Poesía para no expertos

Luis Antonio Godina Herrera 

 

Como todos sabemos, los habitantes de este planeta provenimos del continente africano. El café no podía tener otro origen. Es común iniciar el día, una charla o terminar una comida, con una taza de aromático café en la mano. El café es parte de la cultura universal. Y está por tanto presente en la poesía y en la lectura de la poesía. Una tarde lluviosa de octubre en Puebla, una tarde otoñal, se disfruta con música, un poema y una buena taza de café. ¿Se le puede pedir más a la vida? Diferentes poetas han empleado el café como parte de sus versos. Por ejemplo, Borges, en Camden, 1892, escribió: 

 

El olor del café y de los periódicos. 

El domingo y su tedio. La mañana 

y en la entrevista página esa vana 

publicación de versos alegóricos 

de un colega feliz.  

 

El café tiene que ver también con lo oculto, lo escondido, incluso su lectura puede avizorar el futuro. Por eso López Velarde escribe: 

Y decir al Amor: De mis pecados, 

los más negros están enamorados; 

un miserere se alza en mis cartujas 

y va hacia ti con pasos de bebé, 

como el cándido islote de burbujas 

navega por la taza de café. 

 

En Cien Años de Soledad, García Márquez refiere en diversas ocasiones al café en su Macondo; en una de ellas señala: 

Lo sepultaron en una tumba erigida en el centro del terreno que destinaron para el cementerio, con una lápida donde quedó escrito lo único que se supo de él: MELQUÍADES. Le hicieron sus nueve noches de velorio. En el tumulto que se reunía en el patio a tomar café, contar chistes y jugar barajas, Amaranta. 
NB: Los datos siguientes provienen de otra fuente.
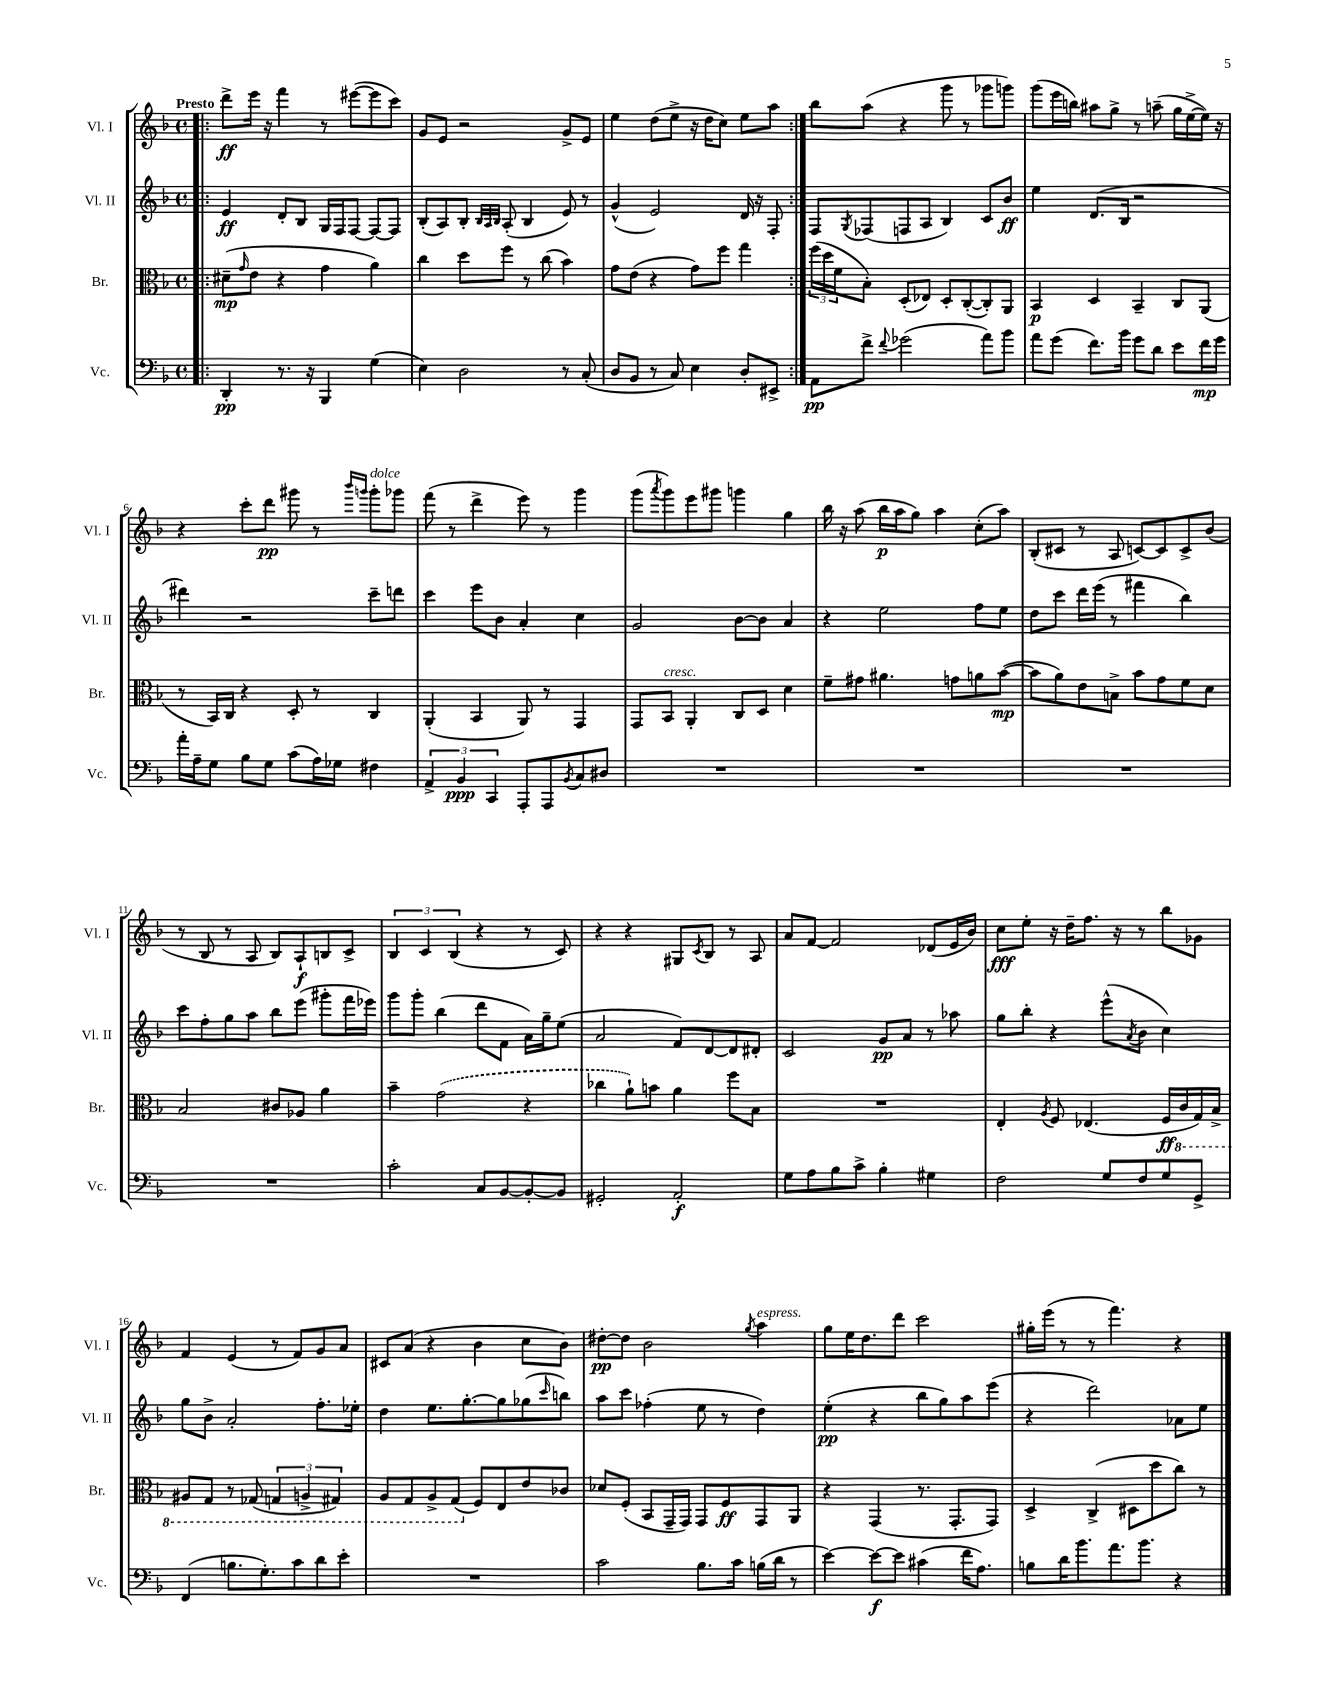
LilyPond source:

<<
\new StaffGroup <<
\new Staff = "s0" \with { instrumentName = "Vl. I" shortInstrumentName = "Vl. I" } {
    \clef treble \key f \major \defaultTimeSignature \time 4/4 \tempo "Presto"
    \repeat volta 2 { \bar ".|:" d'''8->\ff e'''16 r16 f'''4 r8 eis'''8~( eis'''8 c'''8) |
    g'8 e'8 r2 g'8-> e'8 |
    e''4 d''8( e''8-> r16 d''16 c''8) e''8 a''8 | }
    bes''8 a''8( r4 g'''8 r8 ges'''8 g'''8) |
    g'''8( e'''16 b''16) ais''8 g''8-> r8 a''8--( g''16 e''16~-> e''16) r16 |
    r4 c'''8-. d'''8\pp gis'''8 r8 \grace { bes'''16 g'''16 } g'''8-.^\markup { \italic "dolce" } ges'''8 |
    f'''8( r8 d'''4-> e'''8) r8 g'''4 |
    g'''8( \acciaccatura { a'''8 } g'''8) e'''8 gis'''8 g'''4 g''4 |
    bes''16 r16 a''8( bes''16\p a''16 g''8) a''4 c''8-.( a''8) |
    bes8-.( cis'8 r8 a8 c'8~) c'8 c'8-> bes'8( |
    r8 bes8 r8 a8 bes8) a8-!\f b8 c'8-> |
    \tuplet 3/2 { bes4 c'4 bes4( } r4 r8 c'8) |
    r4 r4 gis8 \acciaccatura { c'8 } bes8 r8 a8 |
    a'8 f'8~ f'2 des'8( e'16 bes'16) |
    c''8\fff e''8-. r16 d''16-- f''8. r16 r8 bes''8 ges'8 |
    f'4 e'4( r8 f'8) g'8 a'8 |
    cis'8 a'8( r4 bes'4 c''8 bes'8) |
    dis''8~-.\pp dis''8 bes'2 \acciaccatura { g''8 } a''4^\markup { \italic "espress." } |
    g''8 e''16 d''8. d'''8 c'''2 |
    gis''16-. e'''16( r8 r8 f'''4.) r4 \bar "|." |
}
\new Staff = "s1" \with { instrumentName = "Vl. II" shortInstrumentName = "Vl. II" } {
    \clef treble \key f \major \defaultTimeSignature \time 4/4
    \repeat volta 2 { \bar ".|:" e'4\ff d'8-. bes8 g16 f16 f8~ f8~ f8 |
    bes8-.( a8) bes8-. \grace { bes32 a32 bes32 } a8-.( bes4 e'8) r8 |
    g'4-^( e'2) d'16 r16 f8-. | }
    f8 \acciaccatura { g8 } fes8( f8 a8 bes4) c'8 bes'8\ff |
    e''4 d'8.( bes16 r2 |
    dis'''4) r2 c'''8-- d'''8 |
    c'''4 e'''8 bes'8 a'4-. c''4 |
    g'2 bes'8~ bes'8 a'4 |
    r4 e''2 f''8 e''8 |
    d''8 c'''8 d'''16 e'''16( r8 fis'''4 bes''4) |
    c'''8 f''8-. g''8 a''8 bes''8 e'''8( gis'''8-. f'''16 ees'''16) |
    g'''8 g'''8-. bes''4( d'''8 f'8 a'16) g''16-- e''8( |
    a'2 f'8) d'8~ d'8 dis'8-. |
    c'2 g'8\pp a'8 r8 aes''8 |
    g''8 bes''8-. r4 e'''8-^( \acciaccatura { a'8 } bes'8 c''4) |
    g''8 bes'8-> a'2-. f''8.-. ees''16-. |
    d''4 e''8. g''8.~-. g''8 ges''8( \grace { c'''16 } b''8) |
    a''8 c'''8 fes''4-.( e''8 r8 d''4) |
    e''4-.\pp( r4 bes''8 g''8) a''8 e'''8( |
    r4 d'''2) aes'8 e''8 \bar "|." |
}
\new Staff = "s2" \with { instrumentName = "Br." shortInstrumentName = "Br." } {
    \clef alto \key f \major \defaultTimeSignature \time 4/4
    \repeat volta 2 { \bar ".|:" dis'8--\mp( \grace { g'16 } e'8 r4 g'4 a'4) |
    c''4 d''8 f''8 r8 c''8( bes'4) |
    g'8 e'8( r4 g'8) f''8 g''4 | }
    \tuplet 3/2 { f''16( d''16 f'16 } bes8-.) d8-.( ees8) d8-. c8~-.( c8-.) a,8 |
    bes,4\p d4 bes,4-- c8 a,8( |
    r8 bes,16) c16 r4 d8-. r8 c4 |
    a,4-.( bes,4 a,8) r8 g,4 |
    g,8 bes,8^\markup { \italic "cresc." } a,4-. c8 d8 d'4 |
    f'8-- gis'8 ais'4. g'8 a'8 bes'8~\mp( |
    bes'8 a'8) e'8 b8-> bes'8 g'8 f'8 d'8 |
    bes2 cis'8 aes8 a'4 |
    bes'4-- \once \slurDashed g'2( r4 |
    ces''4 a'8-!) b'8 a'4 f''8 bes8 |
    R1 |
    e4-. \acciaccatura { a8 } f8 ees4.( f16\ff \ottava #-1 c16 g,16) bes,16-> |
    ais,8 g,8 r8 ges,8( \tuplet 3/2 { g,4 a,4-> gis,4) } |
    a,8 g,8 a,8-> g,8( \ottava #0 f8) e8 e'8 ces'8 |
    des'8 f8-.( bes,8 g,16-- g,16) g,8 f8\ff g,8 a,8 |
    r4 g,4( r8. g,8.-. g,8) |
    d4-> c4->( dis8 d''8 c''8) r8 \bar "|." |
}
\new Staff = "s3" \with { instrumentName = "Vc." shortInstrumentName = "Vc." } {
    \clef bass \key f \major \defaultTimeSignature \time 4/4
    \repeat volta 2 { \bar ".|:" d,4-.\pp r8. r16 bes,,4 g4( |
    e4) d2 r8 c8-.( |
    d8 bes,8 r8 c8) e4 d8-. eis,8-> | }
    a,8\pp f'8-> \appoggiatura { f'8 } ges'2( a'8) bes'8 |
    a'8 g'8( f'8.) bes'16 g'8 d'8 e'8 f'16\mp g'16 |
    a'16-. a16-- g8 bes8 g8 c'8( a16) ges16 fis4 |
    \tuplet 3/2 { a,4-> bes,4\ppp c,4 } a,,8-. a,,8 \acciaccatura { bes,8 } c8 dis8 |
    R1 |
    R1 |
    R1 |
    R1 |
    c'2-. c8 bes,8~ bes,8~-. bes,8 |
    gis,2-. a,2-.\f |
    g8 a8 bes8 c'8-> bes4-. gis4 |
    f2 g8 f8 g8 g,8-> |
    f,4( b8. g8.-.) c'8 d'8 e'8-. |
    R1 |
    c'2 bes8. c'16 b16( d'16 r8 |
    e'4~) e'8~\f e'8 cis'4( f'16 a8.) |
    b8 d'16 bes'8. a'8. bes'8. r4 \bar "|." |
}
>>
>>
A mayor abundamiento, dirían los abogados, uno de los personajes centrales de esa egregia novela era aficionado a beber café: 

El martes del armisticio amaneció tibio y lluvioso. El coronel Aureliano Buendía apareció en la cocina antes de las cinco y tomó su habitual café sin azúcar. «Un día como este viniste al mundo», le dijo Úrsula. «Todos se asustaron con tus ojos abiertos». 

Café y literatura van de la mano. Algunos le agregarían una bebida espirituosa o un cigarrillo, pero esta columna se abstiene de ambas recomendaciones; aconseja, sí, no pasar una tarde, un día o un duermevela sin leer o escuchar poesía, sin tener a la mano una novela y pasar las páginas, y sorbo a sorbo acabar una taza de café. En ella estarán, además del humo, recuerdos, sueños y quizá caricias ya superadas o añoradas. Por algo escribía Rubén Darío: 

 

Una buena taza de su negro 

licor, bien preparado, contiene 

tantos problemas y tantos 

poemas como una botella 

de tinta. 

 

Tinta, versos, poesía y café caben a veces en una taza. Marcan a veces una vida, al amor, incluso también al olvido. Si no me creen, revisen este enorme poema del peruano César Vallejo: 

 

Entre mis labios hechos de jebe, 

la pavesa de un cigarrillo humea, 

y en el humo se ve dos humos 

intensivos, el tórax del café, 

y en el tórax, un óxido profundo 

de tristeza. 

 

Pocas bebidas concitan la tristeza, la nostalgia y la alegría. Ninguna nos lleva a soñar, desde pensar en cómo cambiar el mundo o prepararnos para otro día en la oficina. Eso hace el café, nos ayuda a soñar, nos hace vivir.